Dataset entries:
· · · · · · ·
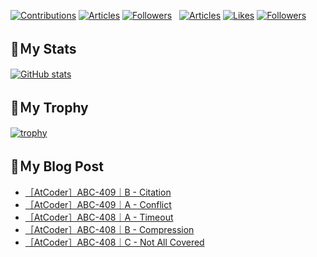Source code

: [![Contributions](https://badgen.org/img/qiita/hyperdb/contributions?style=plastic)](https://qiita.com/hyperdb)
[![Articles](https://badgen.org/img/qiita/hyperdb/articles?style=plastic)](https://qiita.com/hyperdb)
[![Followers](https://badgen.org/img/qiita/hyperdb/followers?style=plastic)](https://qiita.com/hyperdb)
&nbsp;
[![Articles](https://badgen.org/img/zenn/hyperdb/articles)](https://zenn.dev/hyperdb)
[![Likes](https://badgen.org/img/zenn/hyperdb/likes?style=plastic)](https://zenn.dev/hyperdb)
[![Followers](https://badgen.org/img/zenn/hyperdb/followers?style=plastic)](https://zenn.dev/hyperdb)

## 🔖Ｍy Stats

[![GitHub stats](https://github-readme-stats-eight-theta.vercel.app/api?username=hyperdb&theme=radical&count_private=true&show_icons=true)](https://github.com/anuraghazra/github-readme-stats)

## 🔖Ｍy Trophy

[![trophy](https://github-profile-trophy.vercel.app/?username=hyperdb&theme=onedark)](https://github.com/ryo-ma/github-profile-trophy)

## 🔖Ｍy Blog Post

<!-- BLOG-POST-LIST:START -->
- [［AtCoder］ABC-409｜B - Citation](https://zenn.dev/hyperdb/articles/fcd08941e8dda7)
- [［AtCoder］ABC-409｜A - Conflict](https://zenn.dev/hyperdb/articles/e9e72086976665)
- [［AtCoder］ABC-408｜A - Timeout](https://zenn.dev/hyperdb/articles/cbd4c1f6c47551)
- [［AtCoder］ABC-408｜B - Compression](https://zenn.dev/hyperdb/articles/c96badfc5945e2)
- [［AtCoder］ABC-408｜C - Not All Covered](https://zenn.dev/hyperdb/articles/08a06fbf71e346)
<!-- BLOG-POST-LIST:END -->
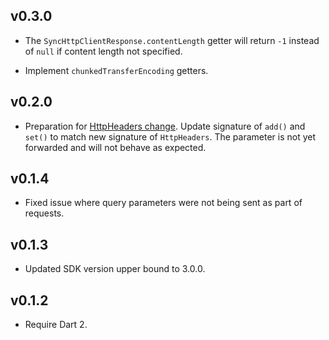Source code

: ## v0.3.0

* The `SyncHttpClientResponse.contentLength` getter will return `-1` instead of
  `null` if content length not specified.

* Implement `chunkedTransferEncoding` getters.

## v0.2.0

* Preparation for [HttpHeaders change]. Update signature of `add()`
  and `set()` to match new signature of `HttpHeaders`. The
  parameter is not yet forwarded and will not behave as expected.

  [HttpHeaders change]: https://github.com/dart-lang/sdk/issues/39657

## v0.1.4

* Fixed issue where query parameters were not being sent as part of requests.

## v0.1.3

* Updated SDK version upper bound to 3.0.0.

## v0.1.2

* Require Dart 2.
· · · · · · ·
About this task:
Please copy out the source text of all the records above word for word, leaving out the pictures.

Response below:
Source code

: [![Contributions](https://badgen.org/img/qiita/hyperdb/contributions?style=plastic)](https://qiita.com/hyperdb)
[![Articles](https://badgen.org/img/qiita/hyperdb/articles?style=plastic)](https://qiita.com/hyperdb)
[![Followers](https://badgen.org/img/qiita/hyperdb/followers?style=plastic)](https://qiita.com/hyperdb)
&nbsp;
[![Articles](https://badgen.org/img/zenn/hyperdb/articles)](https://zenn.dev/hyperdb)
[![Likes](https://badgen.org/img/zenn/hyperdb/likes?style=plastic)](https://zenn.dev/hyperdb)
[![Followers](https://badgen.org/img/zenn/hyperdb/followers?style=plastic)](https://zenn.dev/hyperdb)

## 🔖Ｍy Stats

[![GitHub stats](https://github-readme-stats-eight-theta.vercel.app/api?username=hyperdb&theme=radical&count_private=true&show_icons=true)](https://github.com/anuraghazra/github-readme-stats)

## 🔖Ｍy Trophy

[![trophy](https://github-profile-trophy.vercel.app/?username=hyperdb&theme=onedark)](https://github.com/ryo-ma/github-profile-trophy)

## 🔖Ｍy Blog Post

<!-- BLOG-POST-LIST:START -->
- [［AtCoder］ABC-409｜B - Citation](https://zenn.dev/hyperdb/articles/fcd08941e8dda7)
- [［AtCoder］ABC-409｜A - Conflict](https://zenn.dev/hyperdb/articles/e9e72086976665)
- [［AtCoder］ABC-408｜A - Timeout](https://zenn.dev/hyperdb/articles/cbd4c1f6c47551)
- [［AtCoder］ABC-408｜B - Compression](https://zenn.dev/hyperdb/articles/c96badfc5945e2)
- [［AtCoder］ABC-408｜C - Not All Covered](https://zenn.dev/hyperdb/articles/08a06fbf71e346)
<!-- BLOG-POST-LIST:END -->
Source code

: ## v0.3.0

* The `SyncHttpClientResponse.contentLength` getter will return `-1` instead of
  `null` if content length not specified.

* Implement `chunkedTransferEncoding` getters.

## v0.2.0

* Preparation for [HttpHeaders change]. Update signature of `add()`
  and `set()` to match new signature of `HttpHeaders`. The
  parameter is not yet forwarded and will not behave as expected.

  [HttpHeaders change]: https://github.com/dart-lang/sdk/issues/39657

## v0.1.4

* Fixed issue where query parameters were not being sent as part of requests.

## v0.1.3

* Updated SDK version upper bound to 3.0.0.

## v0.1.2

* Require Dart 2.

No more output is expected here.